Text passage:
== Segment start ==
Glaxo Paid Doctors $15 Million Before Promised End to Fees
by Oliver Staley
June 30, 2015 — 6:47 PM BST
Updated on July 1, 2015 — 4:09 AM BST
GlaxoSmithKline Plc paid U.S. doctors about $15 million in 2014 to promote and learn about its products, showing little change from the previous year even as it works to end most payments to physicians by 2016.
The total includes consulting and speaking fees, as well as meals and travel for thousands of doctors. The largest consulting payment — $195,000 — went to Joseph Goldstein, a professor of biomedical research at the University of Texas Southwestern Medical Center, according to Glaxo’s figures.
Glaxo, the U.K.’s biggest drugmaker, said in 2013 that at the start of 2016 it would end its practice of paying doctors to speak on its behalf or attend conferences. The changes are among reforms implemented by Chief Executive Officer Andrew Witty in the wake of a federal investigation into Glaxo’s sales and marketing practices. The company agreed to pay $3 billion in a settlement.
== Segment end ==
Tasks to perform:
(1) In the article on Glaxo's payments to U.S. doctors, who received the largest consulting payment?
(2) Carry on the article about Glaxo's payments to U.S. doctors, starting after its final sentence.

Recorded data:
== Segment start ==
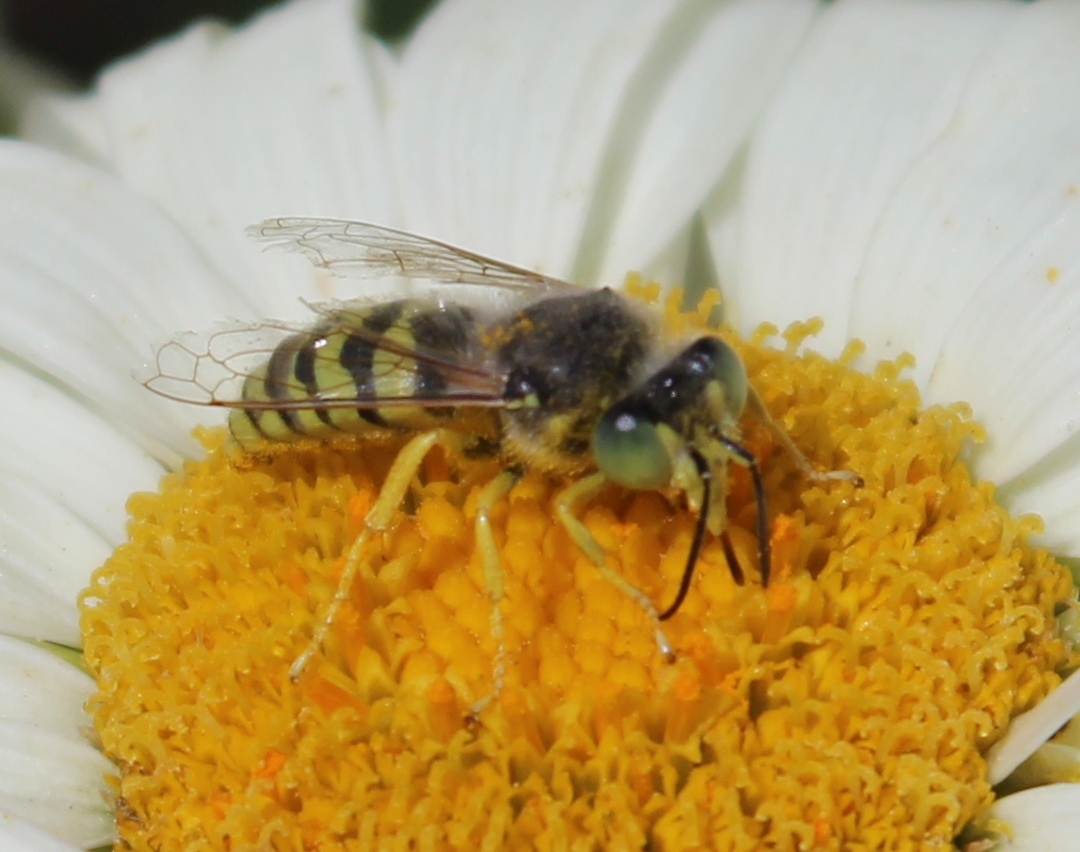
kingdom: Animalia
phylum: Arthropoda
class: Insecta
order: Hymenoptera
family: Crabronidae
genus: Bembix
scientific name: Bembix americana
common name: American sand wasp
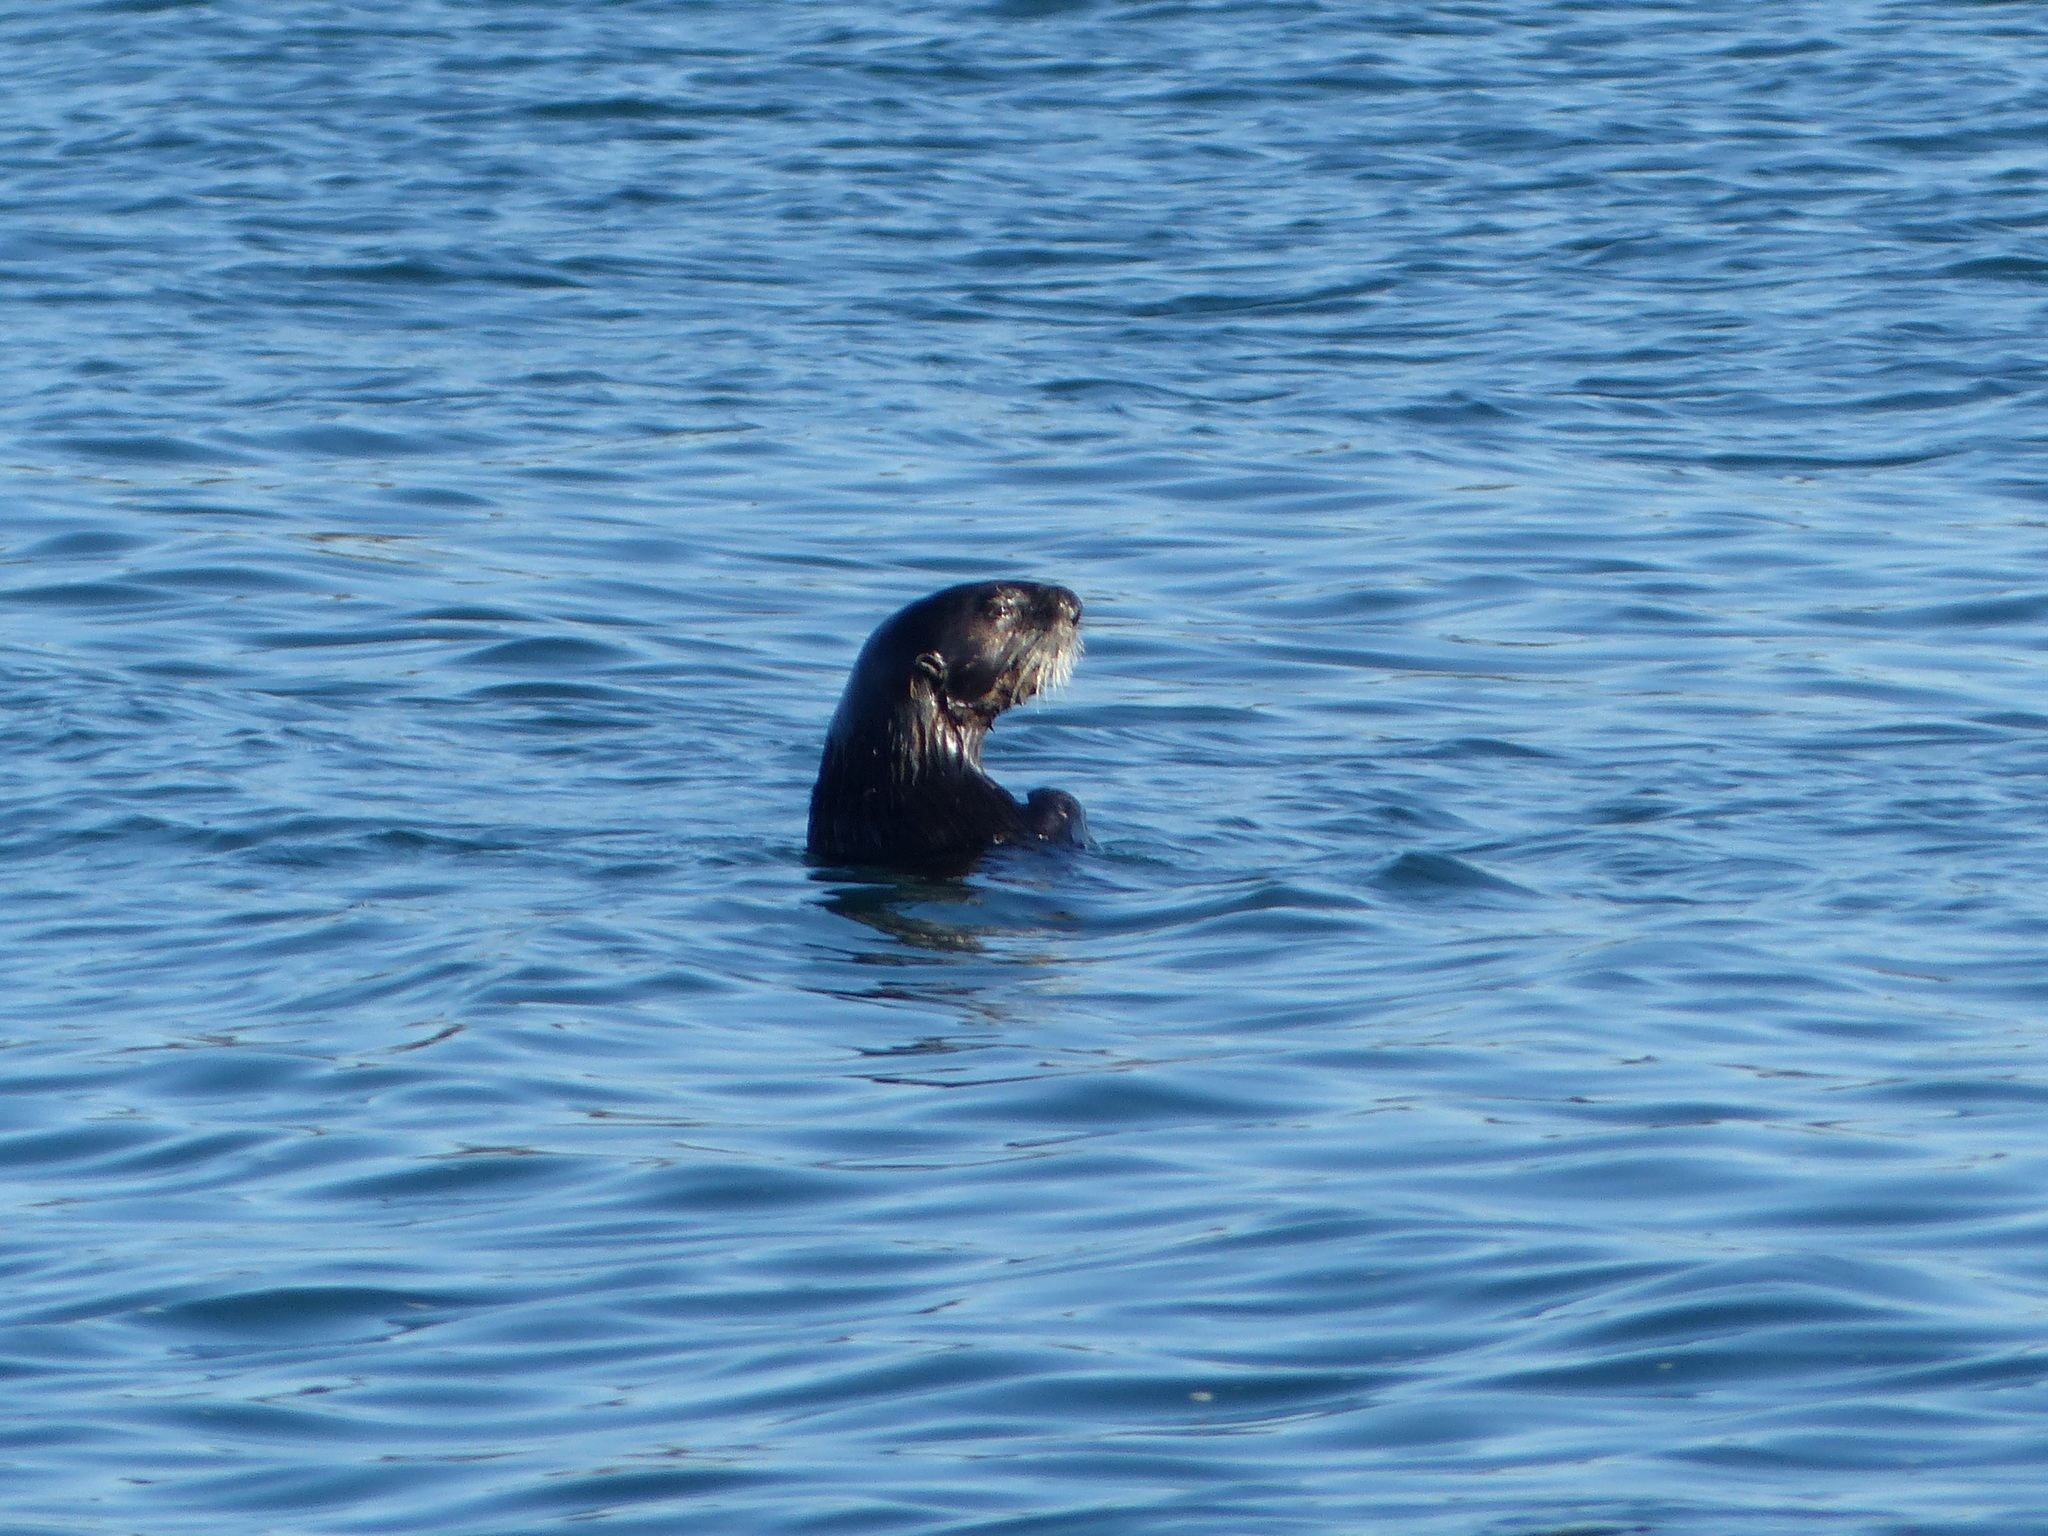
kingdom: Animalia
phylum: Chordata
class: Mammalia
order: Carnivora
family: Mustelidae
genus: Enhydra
== Segment end ==
Answers in order:
(1) Joseph Goldstein, a professor of biomedical research at the University of Texas Southwestern Medical Center, received the largest consulting payment, $195,000.

(2)
“We expect overall payments to continue decreasing as we continue to implement our new approach to working with health-care professionals,” Sarah Alspach, a company spokeswoman, said in an e-mail. That includes “stopping direct payments to external health-care professionals to speak on our behalf about our medicines by 2016.”
In 2014, Thomas Yunger, a pulmonologist in Dayton, Ohio, was the highest-paid speaker for Glaxo, with $75,450 in speaking fees and $10,853 for consulting, travel, food and beverage. Yunger couldn’t be reached for comment, and Goldstein declined to comment.
The fees are contained in a Glaxo report on all payments to outside doctors, which totaled $36.4 million. More than half went to the University of Rochester in New York as part of a royalty agreement.
The U.S. Centers for Medicare & Medicaid Services released similar data from all drugmakers Tuesday, part of an effort to improve transparency stemming from the 2010 Patient Protection and Affordable Care Act. Glaxo first posted its 2014 data on its website in April.
Pfizer Inc., the biggest U.S. drugmaker, reported at least $53.3 million in 2014 non-research outlays to doctors. Merck & Co. paid at least $27.5 million, and AstraZeneca Plc spent at least $72.5 million.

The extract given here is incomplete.